**Work required:** Count the lines in the rows below that contain the string "https", and give only that number.

+++++

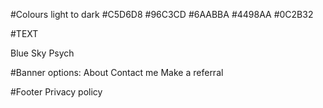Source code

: #Colours light to dark
#C5D6D8
#96C3CD
#6AABBA
#4498AA
#0C2B32

#TEXT

Blue Sky Psych

#Banner options:
About
Contact me
Make a referral

#Footer
Privacy policy

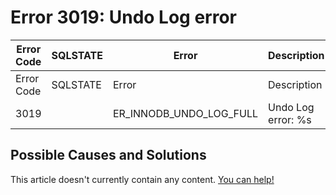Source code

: 
# Error 3019: Undo Log error


| Error Code | SQLSTATE | Error | Description |
| --- | --- | --- | --- |
| Error Code | SQLSTATE | Error | Description |
| 3019 |  | ER_INNODB_UNDO_LOG_FULL | Undo Log error: %s |




## Possible Causes and Solutions


This article doesn't currently contain any content. [You can help!](/kb/en/writing-and-editing-knowledge-base-articles/)

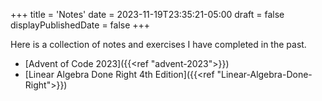 +++
title = 'Notes'
date = 2023-11-19T23:35:21-05:00
draft = false
displayPublishedDate = false
+++

Here is a collection of notes and exercises I have completed in the past.

- [Advent of Code 2023]({{<ref "advent-2023">}})
- [Linear Algebra Done Right 4th Edition]({{<ref "Linear-Algebra-Done-Right">}})
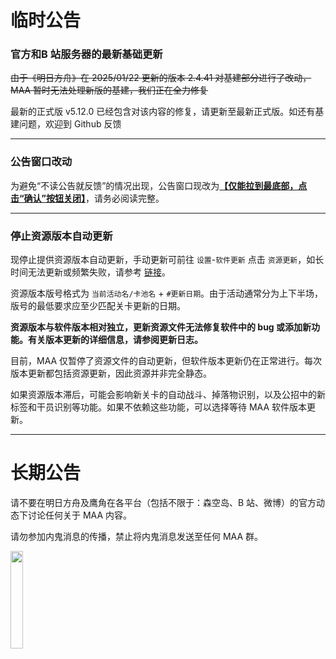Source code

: # 临时公告
### 官方和B 站服务器的最新基础更新
~~由于《明日方舟》在 2025/01/22 更新的版本 2.4.41 对基建部分进行了改动，MAA 暂时无法处理新版的基建，我们正在全力修复~~

最新的正式版 v5.12.0 已经包含对该内容的修复，请更新至最新正式版。如还有基建问题，欢迎到 Github 反馈

----

### 公告窗口改动

为避免“不读公告就反馈”的情况出现，公告窗口现改为<u>**【仅能拉到最底部，点击“确认”按钮关闭】**</u>，请务必阅读完整。

----

### 停止资源版本自动更新

现停止提供资源版本自动更新，手动更新可前往 `设置`-`软件更新` 点击 `资源更新`，如长时间无法更新或频繁失败，请参考 [链接](https://github.com/MaaAssistantArknights/MaaAssistantArknights/issues/10033)。

资源版本版号格式为 `当前活动名/卡池名` + `#更新日期`。由于活动通常分为上下半场，版号的最低要求应至少匹配关卡更新的日期。

**资源版本与软件版本相对独立，更新资源文件无法修复软件中的 bug 或添加新功能。有关版本更新的详细信息，请参阅更新日志。**

目前，MAA 仅暂停了资源文件的自动更新，但软件版本更新仍在正常进行。每次版本更新都包括资源更新，因此资源并非完全静态。

如果资源版本滞后，可能会影响新关卡的自动战斗、掉落物识别，以及公招中的新标签和干员识别等功能。如果不依赖这些功能，可以选择等待 MAA 软件版本更新。

----

# 长期公告

请不要在明日方舟及鹰角在各平台（包括不限于：森空岛、B 站、微博）的官方动态下讨论任何关于 MAA 内容。  

请勿参加内鬼消息的传播，禁止将内鬼消息发送至任何 MAA 群。  

<img src="https://ota.maa.plus/MaaAssistantArknights/api/announcements/img/NoSkland.jpg" width="20%" /><br>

+++++

**The answer:** 2